Just thinking about Kim

Letters from HomeI've just turned 35 this past week. I just came back from Victoria where I celebrated my birthday dinner with 2 friends, my 2 sons and my husband in Victoria.

It got me thinking about the last time I was in Victoria and had a few drinks with Sean and Kim. I beleive in truth it was the last time I saw him.

I am also thinking about Wendy right now, and wanted to appeal to anybody reading to call, send good thoughts, prayers or whatever your sense of the universe suggests to give her strength.

I think right now about the fact that if I had not gone out that night with Sean and Kim to go bar-hopping in Victoria, I would never have met my son's father. And therefor, my son Josh, would never have been born.

So Kim, wherever you are, thank you for that blessing first off.

Secondly - your death shook up a lot of people. And as believed in our culture there's never a situation that does not have some good come out of it. I believe my father, your uncle has in the past few years placed a much higher premium on spending time with me, and trying harder to ... I don't know what the word is - but develop a better relationship with me. So that's the second blessing that you conferred on me.

Lastly, to be brutal, as I come upon my 35th birthday, and I find myself overwhelmed with it - and overall with things, I think about your choice, and I guess the third blessing you gave me was the knowledge that while what might have made life impossible for you to see a way out -- I have to fight - even if it means giving up evrerything in my life, to hold onto life. Because Life is precious and the world was a better place when there was a Kim Riordon in it, and it's a worse place without it.. So thank you for opening my eyes - "Jimmy Stewart Style in ITS A WONDERFUL LIFE" to always remember these lessons you left behind for those of us left beihind.
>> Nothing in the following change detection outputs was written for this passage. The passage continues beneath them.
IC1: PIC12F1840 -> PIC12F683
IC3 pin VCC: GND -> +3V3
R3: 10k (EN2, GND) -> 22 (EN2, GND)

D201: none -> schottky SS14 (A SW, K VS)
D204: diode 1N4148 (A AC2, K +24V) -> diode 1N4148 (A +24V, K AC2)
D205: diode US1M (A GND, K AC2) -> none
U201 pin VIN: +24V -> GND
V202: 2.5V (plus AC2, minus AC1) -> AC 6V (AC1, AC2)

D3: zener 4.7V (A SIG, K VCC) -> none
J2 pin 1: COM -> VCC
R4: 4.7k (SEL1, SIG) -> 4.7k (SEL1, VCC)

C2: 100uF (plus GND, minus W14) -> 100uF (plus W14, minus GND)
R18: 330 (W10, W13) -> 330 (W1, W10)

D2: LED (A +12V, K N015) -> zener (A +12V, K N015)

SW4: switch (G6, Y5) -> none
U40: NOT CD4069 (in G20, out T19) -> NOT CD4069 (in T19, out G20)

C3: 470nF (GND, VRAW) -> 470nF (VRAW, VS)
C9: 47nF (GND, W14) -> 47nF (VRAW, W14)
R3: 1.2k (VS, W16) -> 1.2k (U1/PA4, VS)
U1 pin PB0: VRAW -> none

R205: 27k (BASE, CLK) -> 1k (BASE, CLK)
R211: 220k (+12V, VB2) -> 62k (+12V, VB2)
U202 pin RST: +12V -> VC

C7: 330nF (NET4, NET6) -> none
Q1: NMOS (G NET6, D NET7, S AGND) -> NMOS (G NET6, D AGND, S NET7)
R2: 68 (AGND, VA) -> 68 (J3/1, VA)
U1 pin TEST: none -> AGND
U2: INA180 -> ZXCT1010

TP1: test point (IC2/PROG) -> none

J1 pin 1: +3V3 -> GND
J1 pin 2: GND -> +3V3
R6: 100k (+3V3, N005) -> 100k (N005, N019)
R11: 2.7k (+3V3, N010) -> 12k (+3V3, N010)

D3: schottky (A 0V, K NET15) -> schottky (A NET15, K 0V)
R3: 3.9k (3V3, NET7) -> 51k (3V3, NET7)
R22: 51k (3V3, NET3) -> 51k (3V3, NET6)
You are not forgotten Kim.
You are loved.
You always will be.

Your Cousin

Meaghan

Little Kim and Sean

Letters from HomeMemories....

I remember getting on the school bus yrs ago and seeing the 2 guys sitting there, one with long brown hair and other blond . They never made a fuss, but always had a smile..
The ride back to Eastman was long, but fun with Kim.

So impossible as they may seem
You've got to fight for every dream
Cause who's to know,which one you let go
Would have made you complete!!

That's for you Kim!

Your friend always
tim

The one phone call we had

Letters from HomeHi Kim,

I went on the Internet tonight and found the lyrics to "Letter From Home" by Pat Metheny (lyrics by Noa):

----------------

Hey, there ..
Tell me what's going on
It's hard for me to feel you when you're far away.
You know I worry ..
Are you sad or all alone again?
I would do anything just to know - are you happy
Where you are?
I would do anything to be there when you need me
And hold you close
And to kiss your hair
Sit on your bed
Now count to three
Open your eyes... it's me.

Hey there ...
Everyone says "hello"
I try to keep them posted on your whereabouts
But all they manage is to be polite
And send regards
I want to scream and shout
Do you know there's a crater in my heart?
I want to scream and shout
Do you know I've perfected the painful art
of an empty space
Sit on my bed
Pick up the phone
Hear your voice say ...

I'm home.

----------------

I read your two pieces "Mischief Embodied" and "Bio" on your web site. They certainly are beautiful!  Your parents must have been very proud of you, Kim.

I don't really remember you except from emails and that one phone call we had.  But I'm learning about you from your web site. I wish I had known you when you were here. But it wasn't meant to be, I guess.

With lots of love from your Aunt Mary.